Desk warriors take heart. Years of riding a desk while battling economic ebbs and flows can lead to bad posture which in turn leads to a type of chronic use injury. Whether it’s the head forward position common in computer use or slouching in a chair without back support this position puts uneven pressure on the joints in your back. This pressure causes the discs that work as cushions between the vertebrae to compress more on one side or edge. When the disc compresses like this some of the fluid that exists in the disc gets forced out. It is this fluid that keeps the disc plumb, nurtured and healthy. Without the fluid the disc begins to desiccate and lose height. As the disc dries out excess compressive forces start to cause changes such as bulges or hernias, foraminal narrowing (the canals where the nerves exit the spine) bone spur formation, facet arthritis, etc. Whereas our parents and teachers maybe didn’t quite know the mechanics involved they did know that it was unattractive and made one look inattentive and lazy.
Have you been diagnosed with a bulging disc or maybe you have daily back pain, it’s not too late to make things better. Firstly, mostly everyone has bulging discs; we live in a gravity world after all. The thing is most disc bulges are small or not in an area that cause symptoms. Even those that are symptomatic get better over time. The need for surgery is very rare.
What You Can Do
Probably the single most important thing to start healing is to improve your posture. This is true also to prevent a problem from occurring in the first place. By improving your posture the forces on your discs will even out allowing more fluids to be sucked into the disc itself essentially rehydrating it. As it rehydrates it plumps up increasing spacing, reducing bulging and bringing in needed nutrients to heal.
Proper posture means your ears should be directly aligned over your shoulders. A good postural check would be to stand against a wall. Your heels, buttocks, shoulder blades and head should be in contact with the wall. If this is not the case we have some work to do.
1) Chin Retraction: Stand while looking in the mirror. Chest should be up not slouched. Place your hand on the front of your neck just above the collarbones. Tense your neck. The big muscles you feel are the sternocleidomastoids and not the ones you want to train. Important: these muscles must not be tensed when doing this exercise. With a level gaze pull your chin back slowly without tilting the head. This will create a double chin effect. The motion requires pulling from the muscles at the base of the scull. Hold for 5 seconds. Repeat 10 times. Do 2 sets. After several sessions this exercise can be done against a pillow either while lying or standing.
2) Scapular Retraction: Stand straight, chest up, head level. With your arms hanging at your sides, squeeze your shoulders blades together and down. Hold for a count of 5. Repeat 10 times. Do 2 sets. This can be down using a resistance band for greater effort.
3) Dead Bugs: Lie down on your back and bend your hips and knees to 90% with your arms straight down to your sides. Press your low back down into contact with the floor and pull your belly button in toward the spine as you tighten the abdominal muscles.

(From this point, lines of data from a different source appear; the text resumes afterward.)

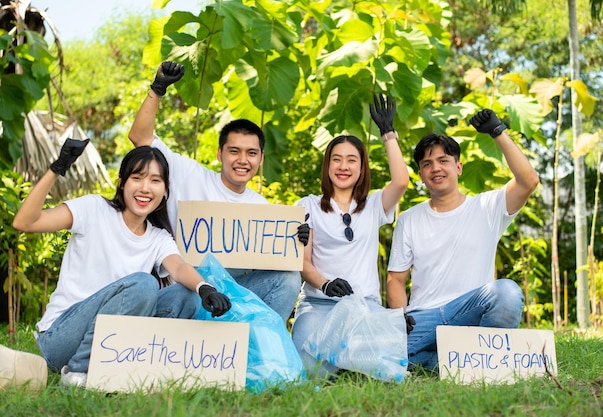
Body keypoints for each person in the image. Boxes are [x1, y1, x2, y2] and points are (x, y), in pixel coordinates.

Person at [12, 140, 231, 388]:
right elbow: (26, 223)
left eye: (155, 181)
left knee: (186, 295)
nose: (145, 188)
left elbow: (179, 268)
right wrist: (56, 169)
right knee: (144, 283)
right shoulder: (94, 209)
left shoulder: (158, 237)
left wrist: (204, 288)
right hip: (60, 340)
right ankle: (78, 373)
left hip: (111, 344)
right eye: (137, 178)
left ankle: (142, 366)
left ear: (166, 191)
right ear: (122, 182)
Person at [127, 61, 307, 324]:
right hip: (188, 290)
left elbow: (268, 263)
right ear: (220, 153)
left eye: (251, 153)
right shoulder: (187, 173)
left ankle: (258, 348)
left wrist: (294, 239)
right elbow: (139, 137)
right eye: (234, 151)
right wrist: (158, 88)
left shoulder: (262, 207)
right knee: (185, 292)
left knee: (288, 278)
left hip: (232, 294)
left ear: (261, 159)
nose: (242, 160)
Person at [386, 109, 540, 371]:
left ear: (458, 167)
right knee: (377, 351)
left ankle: (453, 360)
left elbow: (528, 181)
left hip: (471, 316)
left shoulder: (487, 207)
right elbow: (396, 280)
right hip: (423, 318)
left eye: (443, 161)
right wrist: (400, 318)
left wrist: (497, 131)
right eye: (427, 164)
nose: (435, 168)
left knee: (508, 293)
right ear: (422, 175)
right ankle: (456, 361)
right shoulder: (409, 219)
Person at [290, 94, 410, 377]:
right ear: (327, 165)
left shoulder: (373, 206)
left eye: (351, 160)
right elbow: (304, 264)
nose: (343, 167)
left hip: (364, 307)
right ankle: (341, 362)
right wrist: (327, 284)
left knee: (387, 375)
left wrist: (388, 134)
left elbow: (401, 181)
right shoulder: (307, 206)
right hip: (319, 305)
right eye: (337, 160)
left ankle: (348, 362)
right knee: (310, 373)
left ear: (361, 167)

Take a deep breath pushing the air down toward your pelvis as you raise your right arm overhead and lower and extend your left leg toward the floor. As you exhale return to starting position. Repeat on other side. Do 10 reps on each side. Do 2 sets.
Performing these exercises 3-4 times a week will retrain your neck and back support muscles. You will begin to experience a better posture and over time less pain and stiffness. A good posture can make you look taller, younger and more vibrant. Now who doesn’t want that?